PROBLEMS AND TASKS:
a - In the article on 3D printed wings, which dyes were put into the wings' channels?
b - Does each statement agree with the article on 3D printed wings? Answer yes or no for each, quoting the deciding words. (i) The wings were 3D printed within the NYU Applied Math Lab. (ii) The study was published in Nature. (iii) Leif Ristroph is a full professor.

Mathematicians from New York University (NYU) have used 3D printed wings and color-coded computer simulation to determine the ideal wing shape for fast flapping flight.
In a study published in the Proceedings of the Royal Society, a team from NYU’s Courant Institute of Mathematical Sciences aimed to improve the mechanics concerned with the motion of objects (kinematics). Thus, the researchers explored fixed-wing flight by altering the parameters of additively manufactured wings. Leif Ristroph, an assistant professor at the Courant Institute of Mathematical Sciences and the paper’s senior author said:
“We can simulate biological evolution in the lab by generating a population of wings of different shapes, have them compete to achieve some desired objective, in this case, speed, and then have the best wings ‘breed’ to make related shapes that do even better.”
“Such a method could be used in related optimization problems, such as tuning kinematics or flexibility for flapping propulsion, and for flow–structure interactions.”
Winging it with 3D printing
Within the NYU Applied Math Lab, the researchers 3D printed wings that could be flapped mechanically, for a series of comparative tests. The channels of these wings were then filled with dyes, i.e., fluorescein and rhodamine, for flow visualization inside a water tunnel. After recording the movement of each 3D printed wing, its shape was iteratively improved using an evolutionary algorithm.
Such experiments began in 2015 to demonstrate a scheme that modifies the cross-sectional shape of the speed of wings or hydrofoils – a lifting surface that operates in water) in forward heaving-and-plunging flight.

RECORDS SUPPLIED:
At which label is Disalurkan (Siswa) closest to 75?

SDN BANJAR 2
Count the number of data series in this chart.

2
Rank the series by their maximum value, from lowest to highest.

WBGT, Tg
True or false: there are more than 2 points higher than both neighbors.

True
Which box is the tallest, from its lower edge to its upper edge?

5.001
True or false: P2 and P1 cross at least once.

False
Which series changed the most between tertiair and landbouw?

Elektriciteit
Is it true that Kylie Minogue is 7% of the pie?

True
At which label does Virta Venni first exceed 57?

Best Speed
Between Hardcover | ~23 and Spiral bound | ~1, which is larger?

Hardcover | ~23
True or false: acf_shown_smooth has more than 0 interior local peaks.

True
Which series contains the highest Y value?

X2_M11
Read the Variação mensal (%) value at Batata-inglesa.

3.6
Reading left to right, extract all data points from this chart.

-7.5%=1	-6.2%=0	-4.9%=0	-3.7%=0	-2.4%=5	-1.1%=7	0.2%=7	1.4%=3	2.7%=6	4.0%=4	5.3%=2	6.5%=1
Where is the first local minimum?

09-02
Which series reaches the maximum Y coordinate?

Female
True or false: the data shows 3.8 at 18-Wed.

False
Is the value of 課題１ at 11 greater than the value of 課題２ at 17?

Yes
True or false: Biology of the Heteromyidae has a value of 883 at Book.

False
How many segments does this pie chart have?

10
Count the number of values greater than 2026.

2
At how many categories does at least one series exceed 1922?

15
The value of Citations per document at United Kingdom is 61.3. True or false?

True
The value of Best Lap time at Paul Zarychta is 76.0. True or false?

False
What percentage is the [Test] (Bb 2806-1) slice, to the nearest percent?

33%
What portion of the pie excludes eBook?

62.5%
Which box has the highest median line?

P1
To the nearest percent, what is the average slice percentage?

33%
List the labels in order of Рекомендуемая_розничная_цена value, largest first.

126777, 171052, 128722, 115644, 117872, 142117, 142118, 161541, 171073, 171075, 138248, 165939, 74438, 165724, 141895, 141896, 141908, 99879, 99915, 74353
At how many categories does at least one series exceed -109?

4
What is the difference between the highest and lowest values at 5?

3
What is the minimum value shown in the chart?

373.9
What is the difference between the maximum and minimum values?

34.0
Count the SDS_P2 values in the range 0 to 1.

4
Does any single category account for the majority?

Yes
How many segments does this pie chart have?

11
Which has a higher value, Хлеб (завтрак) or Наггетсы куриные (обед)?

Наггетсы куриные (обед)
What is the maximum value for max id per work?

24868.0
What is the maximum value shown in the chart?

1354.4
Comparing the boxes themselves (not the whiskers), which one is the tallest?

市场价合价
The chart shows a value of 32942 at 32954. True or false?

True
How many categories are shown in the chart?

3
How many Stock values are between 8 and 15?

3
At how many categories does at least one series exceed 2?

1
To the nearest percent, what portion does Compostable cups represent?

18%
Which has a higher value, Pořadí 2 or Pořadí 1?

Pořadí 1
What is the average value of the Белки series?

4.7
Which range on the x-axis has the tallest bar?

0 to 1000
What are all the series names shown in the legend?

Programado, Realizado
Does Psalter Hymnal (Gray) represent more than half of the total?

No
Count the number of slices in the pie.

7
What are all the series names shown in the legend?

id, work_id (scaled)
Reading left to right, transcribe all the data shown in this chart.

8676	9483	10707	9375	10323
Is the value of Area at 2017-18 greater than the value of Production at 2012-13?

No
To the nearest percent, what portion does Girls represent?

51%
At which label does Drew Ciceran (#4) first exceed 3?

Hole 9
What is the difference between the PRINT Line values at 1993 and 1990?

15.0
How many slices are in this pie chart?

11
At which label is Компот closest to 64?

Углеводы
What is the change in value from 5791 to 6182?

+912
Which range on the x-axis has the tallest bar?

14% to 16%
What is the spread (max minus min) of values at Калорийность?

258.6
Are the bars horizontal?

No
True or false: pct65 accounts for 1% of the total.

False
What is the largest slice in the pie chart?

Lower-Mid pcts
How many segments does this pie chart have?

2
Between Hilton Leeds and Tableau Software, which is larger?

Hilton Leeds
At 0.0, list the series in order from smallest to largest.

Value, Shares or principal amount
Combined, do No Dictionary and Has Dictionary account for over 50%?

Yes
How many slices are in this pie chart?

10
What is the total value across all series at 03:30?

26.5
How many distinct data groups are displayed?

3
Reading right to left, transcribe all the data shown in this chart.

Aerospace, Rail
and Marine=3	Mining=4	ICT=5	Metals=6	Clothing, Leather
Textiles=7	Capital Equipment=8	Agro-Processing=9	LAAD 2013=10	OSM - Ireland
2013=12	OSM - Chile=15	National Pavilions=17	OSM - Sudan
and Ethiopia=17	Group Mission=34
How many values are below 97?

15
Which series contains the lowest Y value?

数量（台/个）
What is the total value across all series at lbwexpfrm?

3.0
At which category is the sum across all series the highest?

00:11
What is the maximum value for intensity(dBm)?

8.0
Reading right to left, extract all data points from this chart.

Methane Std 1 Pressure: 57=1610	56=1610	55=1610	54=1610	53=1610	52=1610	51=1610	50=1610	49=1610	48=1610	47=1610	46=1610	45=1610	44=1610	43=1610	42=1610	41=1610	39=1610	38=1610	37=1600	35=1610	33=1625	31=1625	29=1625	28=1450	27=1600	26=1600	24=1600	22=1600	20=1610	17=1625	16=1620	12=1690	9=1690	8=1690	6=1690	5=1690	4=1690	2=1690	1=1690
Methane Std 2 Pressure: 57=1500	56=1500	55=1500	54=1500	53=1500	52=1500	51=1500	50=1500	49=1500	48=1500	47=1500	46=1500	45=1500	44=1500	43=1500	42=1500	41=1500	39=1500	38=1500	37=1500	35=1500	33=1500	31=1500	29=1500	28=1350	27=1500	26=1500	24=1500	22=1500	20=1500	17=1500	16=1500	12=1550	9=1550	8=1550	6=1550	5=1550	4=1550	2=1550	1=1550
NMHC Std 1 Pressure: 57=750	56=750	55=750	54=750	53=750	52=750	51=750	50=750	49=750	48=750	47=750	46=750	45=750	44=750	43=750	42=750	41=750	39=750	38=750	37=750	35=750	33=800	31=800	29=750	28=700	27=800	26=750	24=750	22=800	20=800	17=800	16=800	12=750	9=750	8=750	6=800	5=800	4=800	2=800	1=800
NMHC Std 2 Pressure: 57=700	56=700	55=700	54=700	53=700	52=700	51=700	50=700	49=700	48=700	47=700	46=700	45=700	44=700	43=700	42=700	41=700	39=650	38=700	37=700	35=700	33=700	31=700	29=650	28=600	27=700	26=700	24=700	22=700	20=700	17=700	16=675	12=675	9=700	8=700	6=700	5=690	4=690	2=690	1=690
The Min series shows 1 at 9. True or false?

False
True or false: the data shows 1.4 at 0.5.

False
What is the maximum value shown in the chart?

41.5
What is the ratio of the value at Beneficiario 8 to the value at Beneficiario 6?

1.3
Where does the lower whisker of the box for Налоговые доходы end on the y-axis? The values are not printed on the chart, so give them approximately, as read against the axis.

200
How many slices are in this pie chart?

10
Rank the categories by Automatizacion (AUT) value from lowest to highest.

ANSWERS FOR THE EXERCISE:
a - Fluorescein and rhodamine.

b -
(i) Yes: "Within the NYU Applied Math Lab, the researchers 3D printed wings that could be flapped mechanically"
(ii) No: "In a study published in the Proceedings of the Royal Society"
(iii) No: "an assistant professor at the Courant Institute of Mathematical Sciences"